Success Stories

Whether it’s keeping the heat on for a few more days or advocating for better patient treatment in our healthcare system, the impact of DCBF’s funding is as diverse and as extensive as the legal needs of DC’s low-income residents. Below are stories that illustrate, in real terms, that impact.

  • Mr. Smoot, a combat veteran who had served in Vietnam, was homeless for many years and suffered from PTSD, as well as other mental and physical health issues. He visited our grantee because, even though he was considered totally disabled by the Department of Veterans Affairs in 2011, the social security administration later found that he was “not disabled,” and denied him social security disability benefits. Mr. Smoot’s subsequent appeal was quickly denied.

    Our grantee filed another appeal on Mr. Smoot’s behalf and gathered and submitted voluminous medical evidence from Mr. Smoot’s treating doctors and other health care providers to the Social Security Administration. In 2015, an administrative law judge (“ALJ”) reviewed the medical evidence, decided that a hearing was unnecessary in Mr. Smoot’s case, and issued an on-the-record, fully favorable decision.

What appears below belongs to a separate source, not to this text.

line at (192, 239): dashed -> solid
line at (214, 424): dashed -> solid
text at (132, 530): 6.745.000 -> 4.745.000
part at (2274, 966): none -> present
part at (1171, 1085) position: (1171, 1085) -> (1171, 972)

    However, a few months after the ALJ issued that decision, Mr. Smoot still had not received any of the back benefits he was owed and began to fall behind on his rent. Mr. Smoot tried reaching out to different people in the agency to understand the cause of the delay but was continuously rebuffed. When our grantee reached a supervisor at the Social Security Administration, he was told that an administrative error had caused the delay and that it would be fixed immediately. The following week, Mr. Smoot received a check for $31,000.

  • Our grantee represented Ms. Knight in a Civil Protection Order (CPO) modification case against the father of her two young sons. A modified CPO was granted after a judge found that Ms. Knight’s ex-boyfriend assaulted her and broke into her home, and Ms. Knight was awarded temporary custody of her sons, with no visitation for the father. Shortly after this decision, Ms. Knight filed a complaint for custody, and our grantee again agreed to represent her in obtaining permanent custody of the children.

    Ms. Knight has serious health problems, and it was a challenge for her to sit through trial and testify about the lengthy abuse. Our grantee’s attorney helped her present witnesses in support of her case — social workers who had provided counseling and support to Ms. Knight and her children and Ms. Knight’s family members who witnessed her ex-boyfriend abusing the children. The attorney also called a court security guard as a witness to testify about an altercation the ex-boyfriend got into with court security when entering the court on the first day of the custody trial. At the conclusion of the lengthy trial, the judge encouraged Ms. Knight to come to an agreement with the father. With the support of our grantee attorney however, she decided to wait for the judge’s decision.

    In the end, the judge issued a fully favorable decision for Ms. Knight, granting her sole legal and sole physical custody of her children.

  • Catalina, a Washington, DC resident who is illiterate in Spanish and English, paid a non-attorney a total of approximately $7,000 for what she thought was immigration legal work. In the end, the work performed was frivolous and provided her no actual immigration legal benefit. The non-attorney was the executive director of a business that has been in the DC metro area for over 25 years in which she presents herself to clients as an attorney. When Catalina first came to one of our grantees, she believed the non-attorney was a licensed immigration attorney.

    Our grantee helped Catalina request her complete immigration file back from the non-attorney and filed a Freedom of Information Act request on her behalf to U.S. Citizenship and Immigration Services and the Virginia Employment Commission to assess her case. After reviewing the files, our grantee prepared an Unauthorized Practice of Law complaint with a five-page summary of the legal mistakes performed in her case, a detailed timeline of the business’s actions, and organized the evidence in her case. Our grantee assisted three other victims of the same business over the past two years. Nearly two years after the first complaint, the Virginia Bar referred the four victims’ matters for criminal prosecution.

    On October 20, 2015, the non-attorney was arrested and charged with multiple misdemeanors and felonies. Shortly after the arraignment, our grantee received ten additional referrals of other victims of this non-attorney.